Loading custom exported models

You can also load docTR custom exported models: For exporting please take a look at the doctr documentation.

from onnxtr.models import ocr_predictor, linknet_resnet18, parseq

reco_model = parseq("path_to_custom_model.onnx", vocab="ABC")
det_model = linknet_resnet18("path_to_custom_model.onnx")
model = ocr_predictor(det_arch=det_model, reco_arch=reco_model)

Models architectures

Credits where it's due: this repository provides ONNX models for the following architectures, converted from the docTR models:

Text Detection

Text Recognition

predictor = ocr_predictor()
predictor.list_archs()
{
    'detection archs':
        [
            'db_resnet34',
            'db_resnet50',
            'db_mobilenet_v3_large',
            'linknet_resnet18',
            'linknet_resnet34',
            'linknet_resnet50',
            'fast_tiny',  # No 8-bit support
            'fast_small',  # No 8-bit support
            'fast_base'  # No 8-bit support
        ],
    'recognition archs':
        [
            'crnn_vgg16_bn',
            'crnn_mobilenet_v3_small',
            'crnn_mobilenet_v3_large',
            'sar_resnet31',
            'master',
            'vitstr_small',
            'vitstr_base',
            'parseq'
        ]
}

Documentation

This repository is in sync with the doctr library, which provides a high-level API to perform OCR on documents. This repository stays up-to-date with the latest features and improvements from the base project. So we can refer to the doctr documentation for more detailed information.

NOTE:

pretrained is the default in OnnxTR, and not available as a parameter.
docTR specific environment variables (e.g.: DOCTR_CACHE_DIR -> ONNXTR_CACHEDIR) needs to be replaced with `ONNXTR` prefix.

Benchmarks

The CPU benchmarks was measured on a i7-14700K Intel CPU.

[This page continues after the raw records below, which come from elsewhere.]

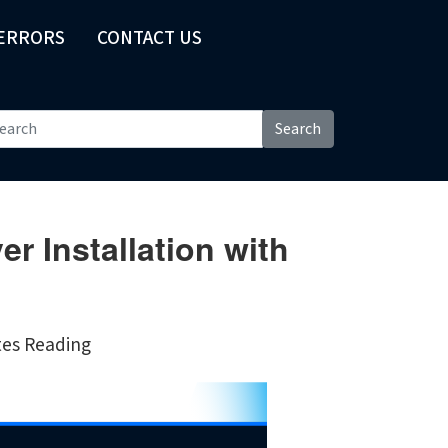
 ERRORS
CONTACT US
Search
r Installation with
tes Reading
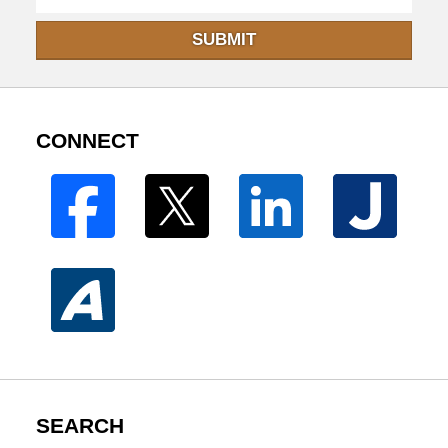
SUBMIT
CONNECT
SEARCH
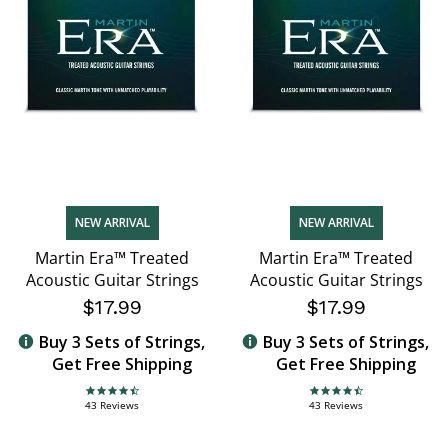
NEW ARRIVAL
NEW ARRIVAL
Martin Era™ Treated
Martin Era™ Treated
Acoustic Guitar Strings
Acoustic Guitar Strings
$17.99
$17.99
Buy 3 Sets of Strings,
Buy 3 Sets of Strings,
Get Free Shipping
Get Free Shipping
4.7 star rating
4.7 star rating
43 Reviews
43 Reviews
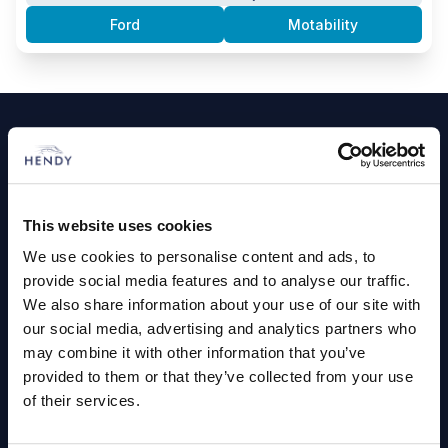
Ford
Motability
Footer
Cars and Vans
Browse Used Vehicles
This website uses cookies
We use cookies to personalise content and ads, to
Hendy Services
provide social media features and to analyse our traffic.
We also share information about your use of our site with
Book a Service or MOT
our social media, advertising and analytics partners who
Servicing
may combine it with other information that you’ve
provided to them or that they’ve collected from your use
of their services.
Quick Links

The GPU benchmarks was measured on a RTX 4080 Nvidia GPU.

Benchmarking performed on the FUNSD dataset and CORD dataset.

docTR / OnnxTR models used for the benchmarks are fast_base (full precision) | db_resnet50 (8-bit variant) for detection and crnn_vgg16_bn for recognition.

The smallest combination in OnnxTR (docTR) of db_mobilenet_v3_large and crnn_mobilenet_v3_small takes as comparison ~0.17s / Page on the FUNSD dataset and ~0.12s / Page on the CORD dataset in full precision.

CPU benchmarks:

Library	FUNSD (199 pages)	CORD (900 pages)
docTR (CPU) - v0.8.1	~1.29s / Page	~0.60s / Page
OnnxTR (CPU) - v0.1.2	~0.57s / Page	~0.25s / Page
OnnxTR (CPU) 8-bit - v0.1.2	~0.38s / Page	~0.14s / Page
EasyOCR (CPU) - v1.7.1	~1.96s / Page	~1.75s / Page
PyTesseract (CPU) - v0.3.10	~0.50s / Page	~0.52s / Page
Surya (line) (CPU) - v0.4.4	~48.76s / Page	~35.49s / Page
PaddleOCR (CPU) - no cls - v2.7.3	~1.27s / Page	~0.38s / Page

GPU benchmarks:

Library	FUNSD (199 pages)	CORD (900 pages)
docTR (GPU) - v0.8.1	~0.07s / Page	~0.05s / Page
docTR (GPU) float16 - v0.8.1	~0.06s / Page	~0.03s / Page
OnnxTR (GPU) - v0.1.2	~0.06s / Page	~0.04s / Page
EasyOCR (GPU) - v1.7.1	~0.31s / Page	~0.19s / Page
Surya (GPU) float16 - v0.4.4	~3.70s / Page	~2.81s / Page
PaddleOCR (GPU) - no cls - v2.7.3	~0.08s / Page	~0.03s / Page

Citation

If you wish to cite please refer to the base project citation, feel free to use this BibTeX reference:

@misc{doctr2021,
    title={docTR: Document Text Recognition},
    author={Mindee},
    year={2021},
    publisher = {GitHub},
    howpublished = {\url{https://github.com/mindee/doctr}}
}

License

Distributed under the Apache 2.0 License. See LICENSE for more information.